■ PAGE EXTRACT

* Begin *

# Control Tower



## regme (Oct 23, 2014)

Hi

So I'm at the point of wiring up the points. Since my little one is going to using this I thought I'd keep it simple (well nothing is simple with this hobby).

I'm going to make three control towers to house the switches that control the two yards and the cross over of the two loops. Each tower will have room for 5 switches.

Since this layout is movable and will be stored up against a wall (lack of space) I was going to make the control towers removable. Otherwise they are more likely to get damaged will moving the layout through the house.

My question is what would be the best way to connect the wiring from the tower to the board. I was going to cut a hole in the board and use Miniature Nylon Molex type connectors.

Attached is a plan of the towers.


----------



## DonR (Oct 18, 2012)

You could use multicontact jacks and plugs. Mouser
has a large selection.

http://www.mouser.com/?utm_medium=c...ontent=20888597023|7507402811&utm_source=BING

You could also use multi contact barrier terminal blocks, also from them.
They make it easy to wire the buttons and switches on your 'panels'.

You would need to tally up the number of wires going to each tower and
get devices with that many contacts.

Will you be using twin coil turnout motors or Tortoise stall motor type?

If twin coil, and your youngin is going to be doing turnout operations, I would
strongly urge you to buy or build a Capacitor Discharge circuit to power your
turnouts. They would protect the twin coils from burn out by an overly long
push of a button (or a stuck button).

Don


----------



## regme (Oct 23, 2014)

Thanks, I'll check that out. They are the hornby point motors (R8014) I was going to use this type of switch:

http://www3.sympatico.ca/kstapleton3/751D.HTM

I'll find out if I still need a CDU from the supplier.

Cheers


----------



## DonR (Oct 18, 2012)

Thanks for posting that link. Had I known of that product
I would have a much less awkward turnout/LED control

The product mentioned looks like an ordinary toggle switch,
but it comes with an electronic circuit that provides a PULSE
of current to throw twin coil machines, yet offers a continuous
current for panel LEDs.

This is the obvious answer for those who want panel or trackside
LED point indicators and are using twin coil (or single coil)
solenoid turnout motors.

I doubt that you would need the CDU with this device. It's
pulse would be controlled automatically. The CDU is actually
a protection against accidentally long momentary button
pushes that would burn out the sensitive solenoid coils.

Incidentally, it comes as preassembled, or as kits for those
who like to do it yourself, for less money.

* End *

[Records from a data source]
* Begin *

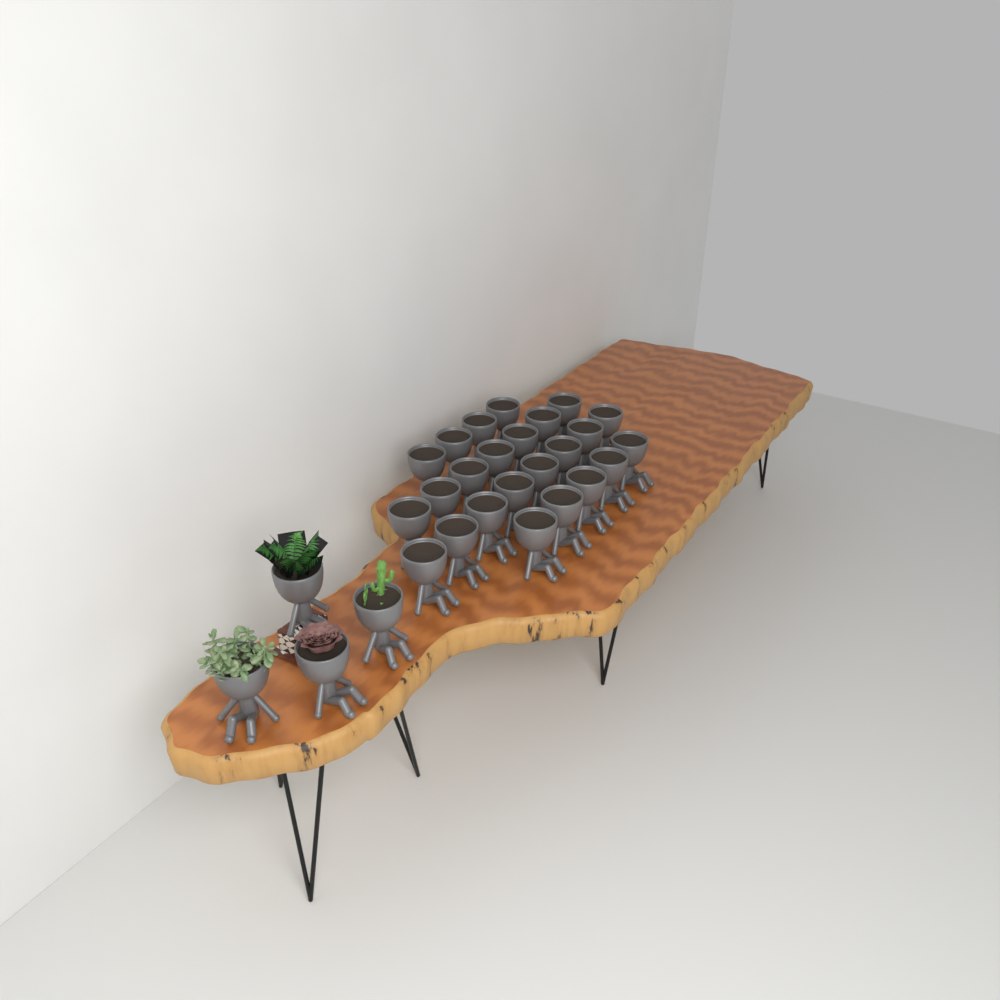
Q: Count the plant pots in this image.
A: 28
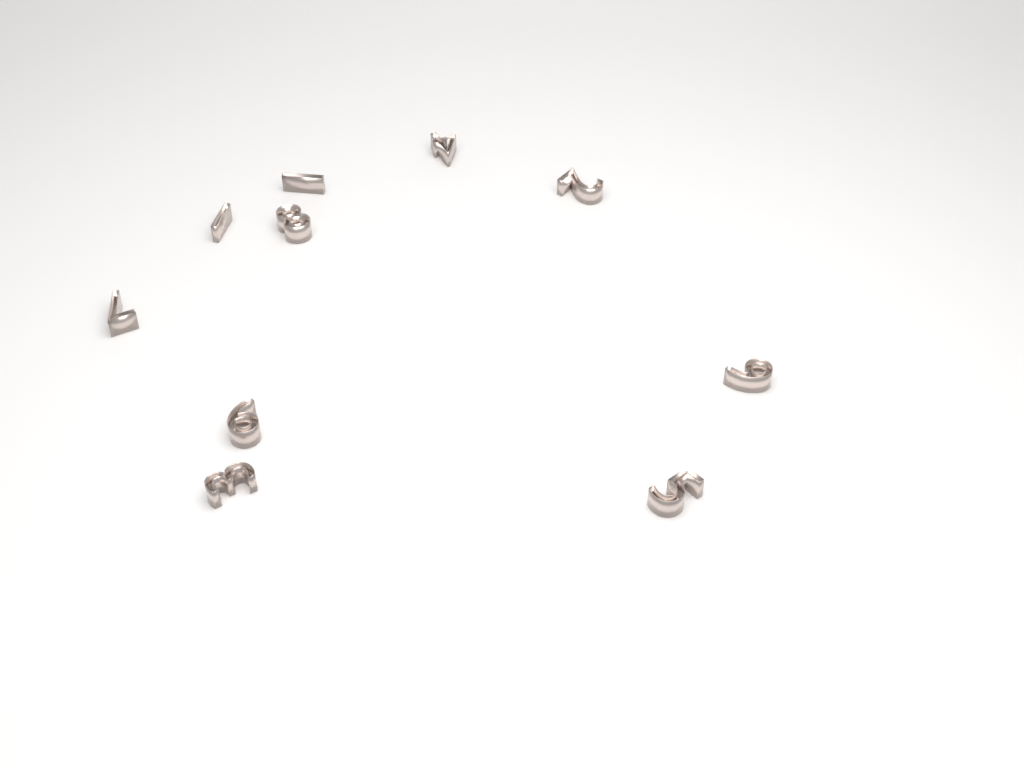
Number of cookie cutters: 10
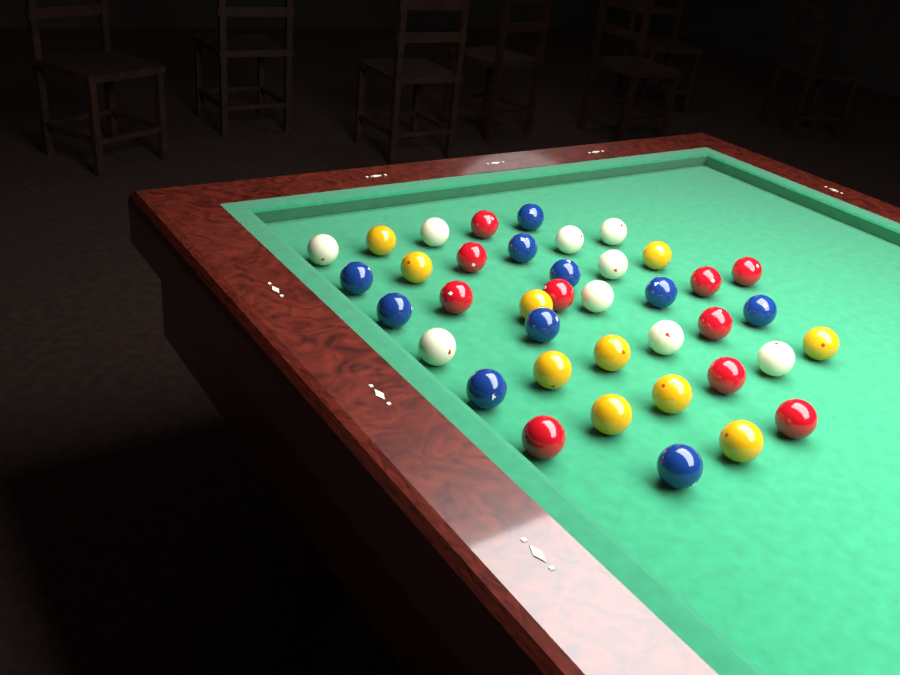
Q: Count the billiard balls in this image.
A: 39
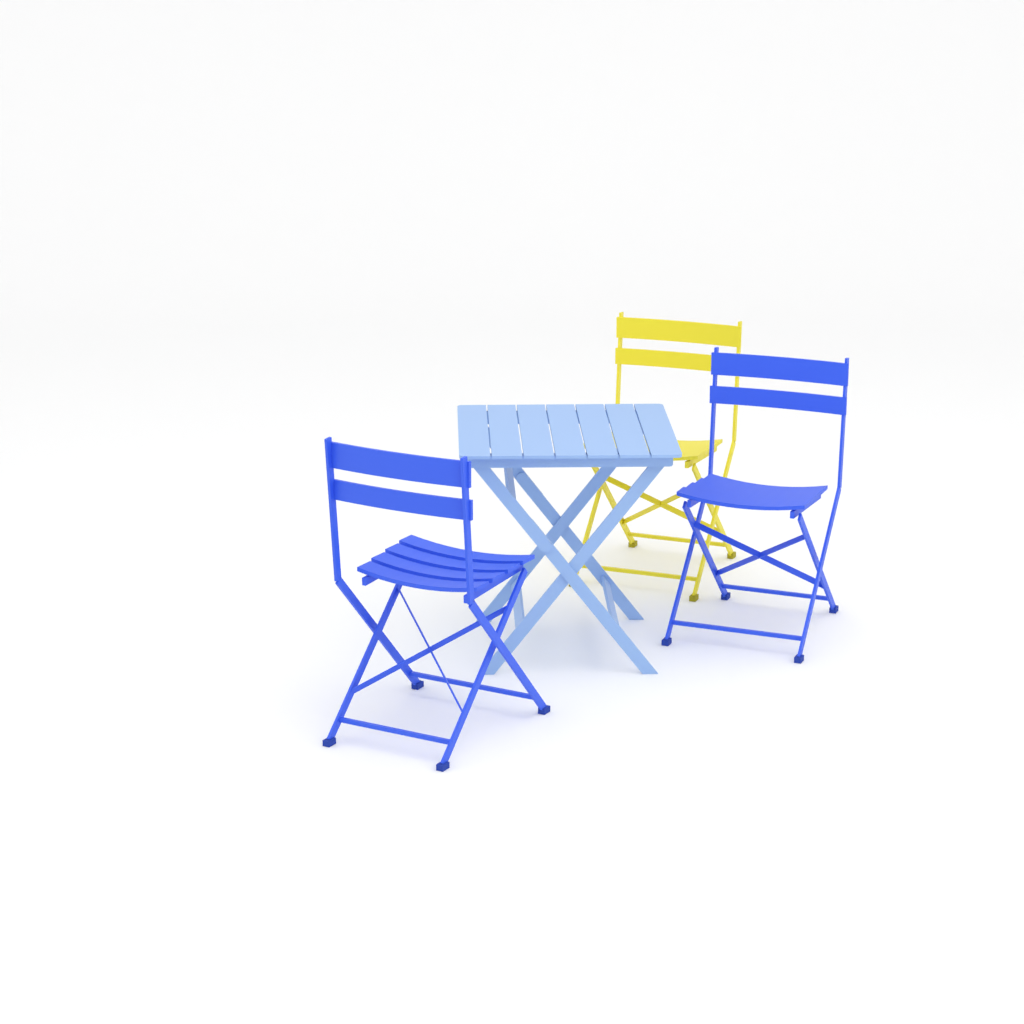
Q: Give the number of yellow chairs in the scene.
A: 1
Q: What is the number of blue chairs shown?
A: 2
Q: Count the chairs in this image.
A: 3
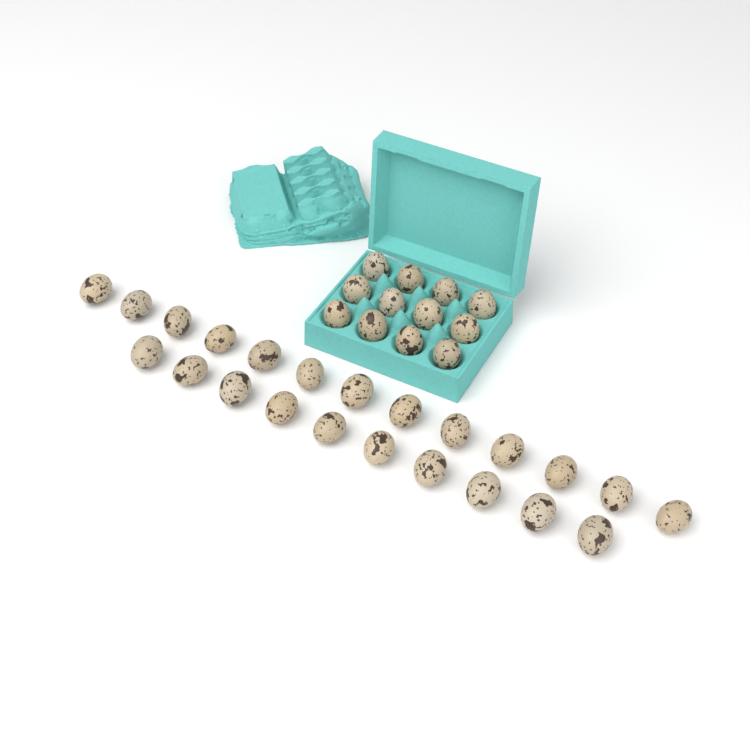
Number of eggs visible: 35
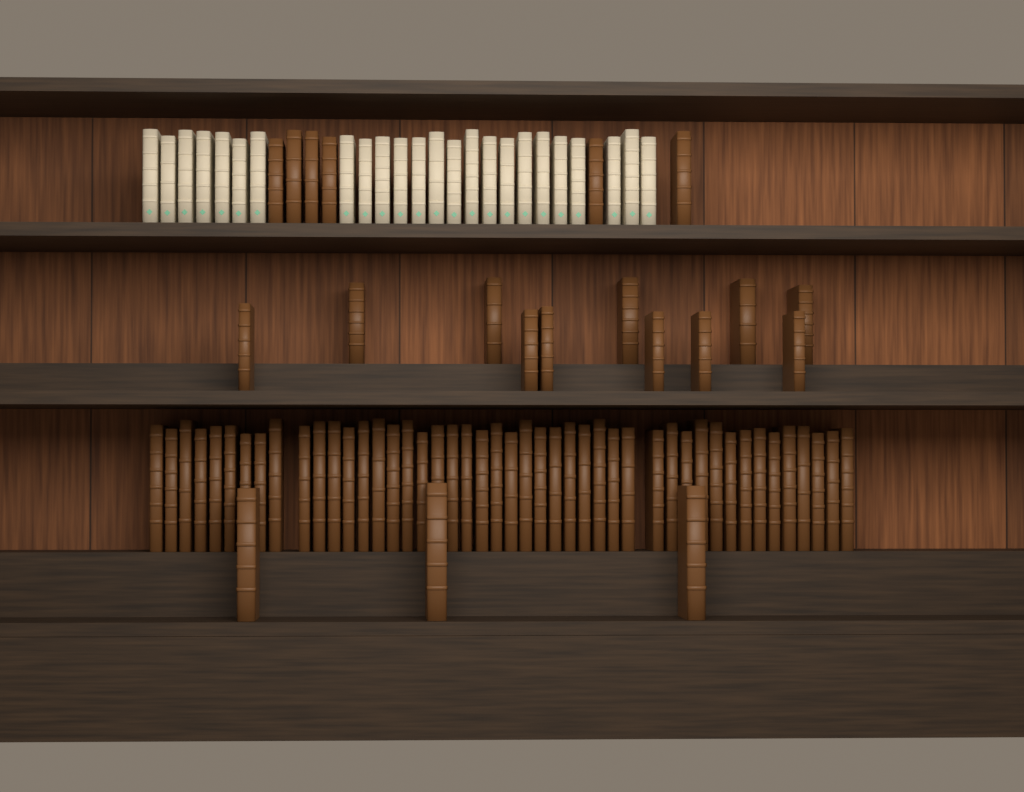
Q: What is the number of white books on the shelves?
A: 24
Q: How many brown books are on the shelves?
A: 66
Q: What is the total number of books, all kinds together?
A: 90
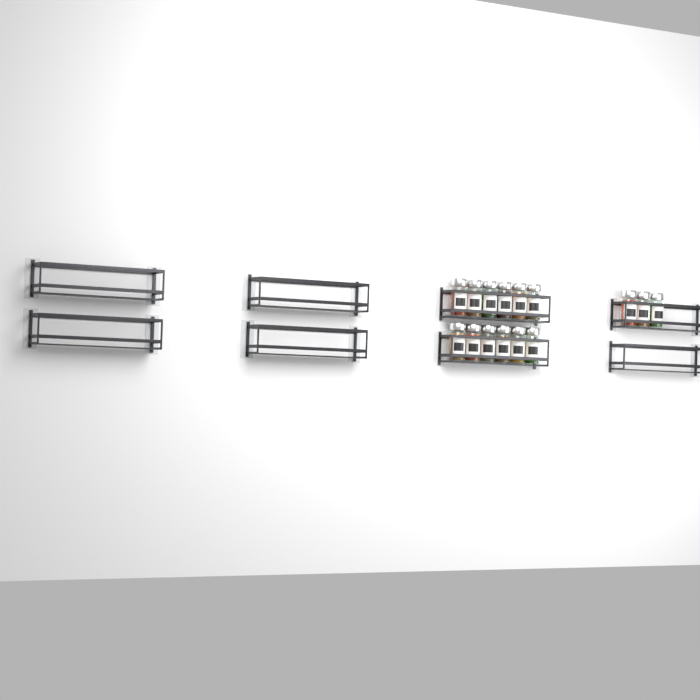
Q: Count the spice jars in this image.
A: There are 15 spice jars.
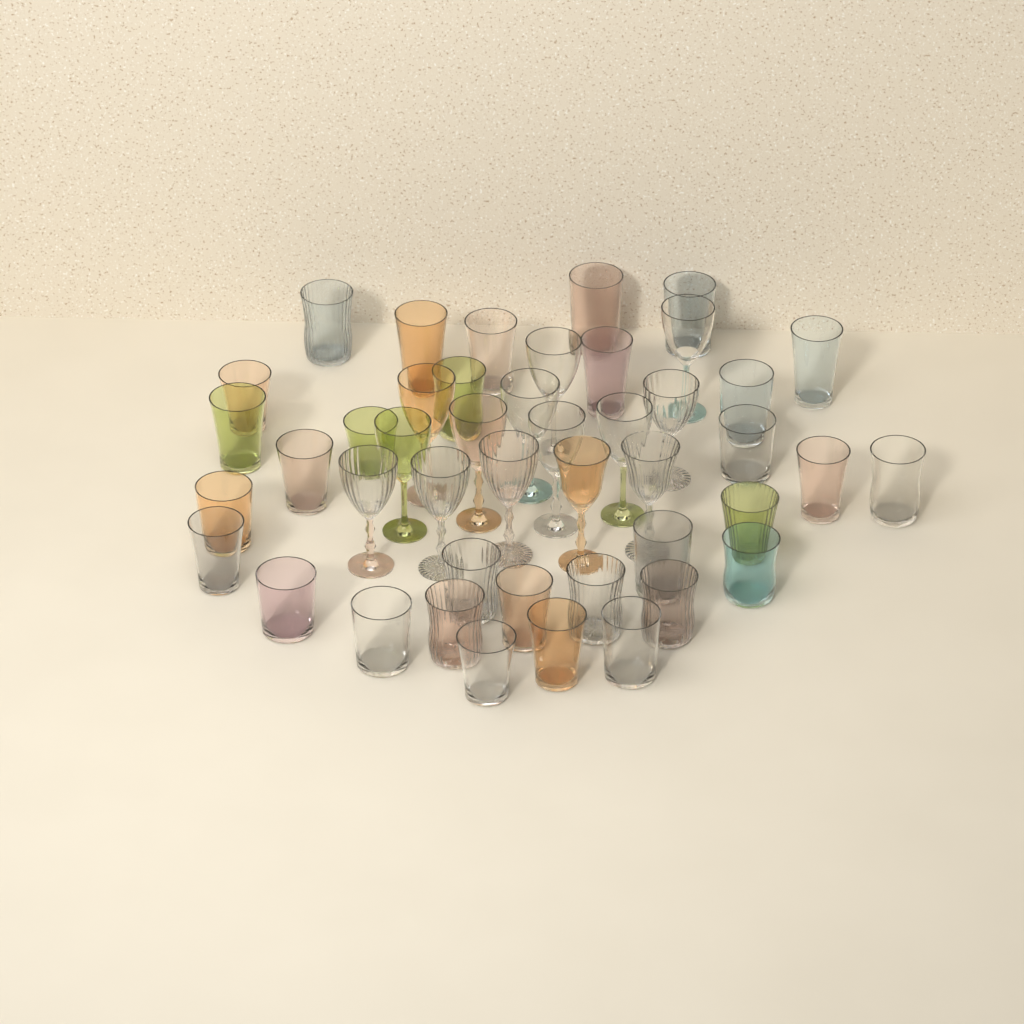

* End *

■ SET OF TASKS
[a] Copy the passage of the control tower thread that begins with "Thanks for posting" and ends after "for panel LEDs.", swapping "toggle switch" for "rocker switch".
[b] In the control tower thread, what model number does regme give for the Hornby point motors?
Rely only on the control tower thread.

■ ANSWERS FOR THIS EXERCISE
[a]
Thanks for posting that link. Had I known of that product
I would have a much less awkward turnout/LED control

The product mentioned looks like an ordinary rocker switch,
but it comes with an electronic circuit that provides a PULSE
of current to throw twin coil machines, yet offers a continuous
current for panel LEDs.

[b] R8014